As Magic is clearly getting bigger as a game so should the prize pool, and it looks like Wizards intends to continuously increase the prize pool at the World Championship, which seems like a good thing. There will be some pro points taken away from the World Championship which will give the competitors slightly less of an advantage for the rest of the year. This change makes it easier for players to qualify for the World Championship even if they were not qualified the year before.

Pro Tour Top 8 Bracket and Prize Payout Changes

For so long the Pro Tour has remained relatively unchanged, and we aren't really seeing much of a shift in prize payouts still. I fully expect and hope that Wizards will continue to increase prize payouts at the Pro Tour, this is very important in order to be able to work towards the large prize payouts that help attract attention. When we look at eSports we are seeing huge prize payouts as compared to Magic, so even a small increase in prize payout does help.

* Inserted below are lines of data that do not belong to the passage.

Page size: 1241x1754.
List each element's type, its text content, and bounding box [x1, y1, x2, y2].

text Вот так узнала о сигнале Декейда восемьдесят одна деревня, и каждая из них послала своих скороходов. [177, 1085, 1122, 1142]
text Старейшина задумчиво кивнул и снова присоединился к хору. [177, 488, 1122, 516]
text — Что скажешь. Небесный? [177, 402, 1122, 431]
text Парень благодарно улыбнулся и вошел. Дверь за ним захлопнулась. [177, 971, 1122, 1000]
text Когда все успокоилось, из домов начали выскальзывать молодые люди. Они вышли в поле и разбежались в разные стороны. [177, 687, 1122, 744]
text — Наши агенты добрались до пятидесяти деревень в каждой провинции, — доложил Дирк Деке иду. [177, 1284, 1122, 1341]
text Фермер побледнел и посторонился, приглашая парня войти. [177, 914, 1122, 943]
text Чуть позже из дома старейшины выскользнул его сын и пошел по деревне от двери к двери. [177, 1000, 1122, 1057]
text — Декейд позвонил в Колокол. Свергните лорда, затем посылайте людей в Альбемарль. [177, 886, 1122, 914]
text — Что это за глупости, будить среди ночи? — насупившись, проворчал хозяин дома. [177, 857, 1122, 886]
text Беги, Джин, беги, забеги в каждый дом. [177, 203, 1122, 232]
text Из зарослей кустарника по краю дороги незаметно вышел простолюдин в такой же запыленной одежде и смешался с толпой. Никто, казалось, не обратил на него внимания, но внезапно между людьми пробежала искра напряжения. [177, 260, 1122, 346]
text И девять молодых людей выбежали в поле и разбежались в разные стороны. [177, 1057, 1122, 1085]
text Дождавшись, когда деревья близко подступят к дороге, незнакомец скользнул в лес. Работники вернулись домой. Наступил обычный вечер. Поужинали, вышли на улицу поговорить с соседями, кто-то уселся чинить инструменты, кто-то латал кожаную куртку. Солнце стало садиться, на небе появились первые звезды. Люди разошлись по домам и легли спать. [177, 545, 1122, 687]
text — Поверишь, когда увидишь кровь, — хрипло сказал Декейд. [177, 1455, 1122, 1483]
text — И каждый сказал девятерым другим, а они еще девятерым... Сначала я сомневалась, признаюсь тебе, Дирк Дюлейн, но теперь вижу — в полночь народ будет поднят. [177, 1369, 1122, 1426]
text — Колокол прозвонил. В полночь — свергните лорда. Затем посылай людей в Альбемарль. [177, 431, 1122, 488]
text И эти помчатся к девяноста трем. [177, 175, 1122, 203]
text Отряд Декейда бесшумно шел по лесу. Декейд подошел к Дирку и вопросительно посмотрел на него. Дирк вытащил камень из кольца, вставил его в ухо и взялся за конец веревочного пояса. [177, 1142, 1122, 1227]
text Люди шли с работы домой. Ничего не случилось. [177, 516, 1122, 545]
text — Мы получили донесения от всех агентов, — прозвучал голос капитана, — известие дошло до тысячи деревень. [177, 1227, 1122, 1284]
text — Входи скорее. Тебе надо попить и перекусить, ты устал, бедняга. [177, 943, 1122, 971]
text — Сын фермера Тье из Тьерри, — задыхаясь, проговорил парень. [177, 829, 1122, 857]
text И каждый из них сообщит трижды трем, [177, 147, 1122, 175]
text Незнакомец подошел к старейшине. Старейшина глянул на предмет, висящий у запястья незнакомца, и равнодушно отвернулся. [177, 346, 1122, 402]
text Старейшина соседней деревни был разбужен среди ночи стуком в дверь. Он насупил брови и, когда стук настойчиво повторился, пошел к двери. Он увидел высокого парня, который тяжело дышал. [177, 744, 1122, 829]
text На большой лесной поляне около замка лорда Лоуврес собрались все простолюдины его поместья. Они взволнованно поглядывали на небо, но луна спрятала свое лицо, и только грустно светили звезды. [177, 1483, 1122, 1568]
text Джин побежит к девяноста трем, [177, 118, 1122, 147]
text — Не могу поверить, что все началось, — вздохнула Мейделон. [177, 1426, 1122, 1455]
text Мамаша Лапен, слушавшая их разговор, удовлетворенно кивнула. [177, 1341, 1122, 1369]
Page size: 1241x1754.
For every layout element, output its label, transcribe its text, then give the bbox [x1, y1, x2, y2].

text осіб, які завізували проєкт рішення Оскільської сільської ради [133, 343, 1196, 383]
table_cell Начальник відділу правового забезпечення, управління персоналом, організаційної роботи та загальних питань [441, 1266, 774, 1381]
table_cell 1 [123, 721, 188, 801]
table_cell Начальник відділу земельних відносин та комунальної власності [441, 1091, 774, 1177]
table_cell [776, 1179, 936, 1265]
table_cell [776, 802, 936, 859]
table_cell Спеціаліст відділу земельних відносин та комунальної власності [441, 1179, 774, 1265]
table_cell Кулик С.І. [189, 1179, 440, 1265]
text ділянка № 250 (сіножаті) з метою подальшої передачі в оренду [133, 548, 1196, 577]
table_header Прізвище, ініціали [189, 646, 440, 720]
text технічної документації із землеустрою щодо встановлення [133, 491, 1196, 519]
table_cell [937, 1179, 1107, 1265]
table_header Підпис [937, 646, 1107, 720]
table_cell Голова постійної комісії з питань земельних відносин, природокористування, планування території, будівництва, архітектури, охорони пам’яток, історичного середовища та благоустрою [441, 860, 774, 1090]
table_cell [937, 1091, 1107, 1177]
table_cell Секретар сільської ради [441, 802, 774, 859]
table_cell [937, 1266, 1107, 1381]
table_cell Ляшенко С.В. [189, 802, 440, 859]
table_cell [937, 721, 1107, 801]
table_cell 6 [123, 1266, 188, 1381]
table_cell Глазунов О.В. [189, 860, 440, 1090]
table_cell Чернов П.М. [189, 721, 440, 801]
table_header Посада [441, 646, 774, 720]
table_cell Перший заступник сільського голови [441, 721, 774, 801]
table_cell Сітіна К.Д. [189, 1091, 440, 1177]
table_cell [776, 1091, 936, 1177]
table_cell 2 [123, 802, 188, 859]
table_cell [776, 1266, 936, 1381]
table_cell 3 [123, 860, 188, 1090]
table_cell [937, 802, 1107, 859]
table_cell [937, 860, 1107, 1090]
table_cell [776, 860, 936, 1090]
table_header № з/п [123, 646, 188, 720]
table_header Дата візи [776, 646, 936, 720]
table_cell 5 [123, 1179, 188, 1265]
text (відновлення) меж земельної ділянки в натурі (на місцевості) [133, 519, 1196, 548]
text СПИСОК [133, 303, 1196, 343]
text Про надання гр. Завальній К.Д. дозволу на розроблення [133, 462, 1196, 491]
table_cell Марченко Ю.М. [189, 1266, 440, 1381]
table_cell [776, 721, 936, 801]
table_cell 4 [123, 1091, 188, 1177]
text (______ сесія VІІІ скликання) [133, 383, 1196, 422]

The biggest change to the Pro Tour is the way the top 8 is going to play out. For so long the top 8 has been straightforward single elimination matches where the winner of the Pro Tour simply needs to win three matches to win the Pro Tour. Now if you are not one of the top four seeds it means you need to win four matches in order to win the tournament. This is actually a pretty big change, and it means that standings after the swiss portion of the event are very important. I think this change will take a little while to get used to, but it does make sense to award players for having a great record in the swiss portion.

Changes to Platinum Level Benefits

The changes to the Pro Player levels this year are not that significant, which is good, the levels and benefits have worked well this year, so there is no need to make a big adjustment. Previously platinum players got a free hotel room, but as it turns out that benefit is costing Wizards more than it is helping the players. While Platinum players get more money for appearance fees at individual Grand Prix, players can only receive an appearance fee for six Grand Prix in a year. This means that players who don't attend as many Grand Prix are happy, while those players that attend a ton of Grand Prix are losing money.

The Grand Prix Schedule

The most exciting weekend of the year for most players should be the weekend in the middle of June featuring three Grand Prix in four days! This is the sort of spectacle that is great for the game. It is possible to actually play in two, or three Grand Prix in a single weekend. I expect many players to come to Vegas in anticipation of being able to play a ton of Magic across three different formats. Personally I would have liked the middle Grand Prix to be Legacy rather than Standard, since I feel like there are Legacy specialists who may come only to play Legacy, but either way I'm happy.

There is one unique type of Grand Prix on the schedule for next year and that is Team Unified Modern. Team Unified Constructed is definitely fun, as any sort of team event is an enjoyable experience. I would think that overall Team Unified Standard would be a better format though. It is more difficult to find three different decks to play with a smaller card pool of cards like Standard. I hope that Wizards switches the Team Unified Modern Grand Prix to Team Unified Standard. It isn't like I don't enjoy playing Modern, but I suspect it won't be a great option for Unified Constructed.

Wrap Up

There are a lot of changes going on here, most of which are positive, and some are more significant than others. The largest change is definitely the introduction of the Magic Pro Tour Team Series. My hope is that this is actually going to make playing in Pro Tours even more fun, and now following the Pro Tour Teams should become much easier. The fact that Wizards is now consulting a handful of players on these changes ahead of times means that the changes are much more likely to be changes the community at large will be in favor of. I suspect a lot of different opinions on the Magic Pro Tour Team Series, but for that we still have a little while to wait before seeing it take full effect.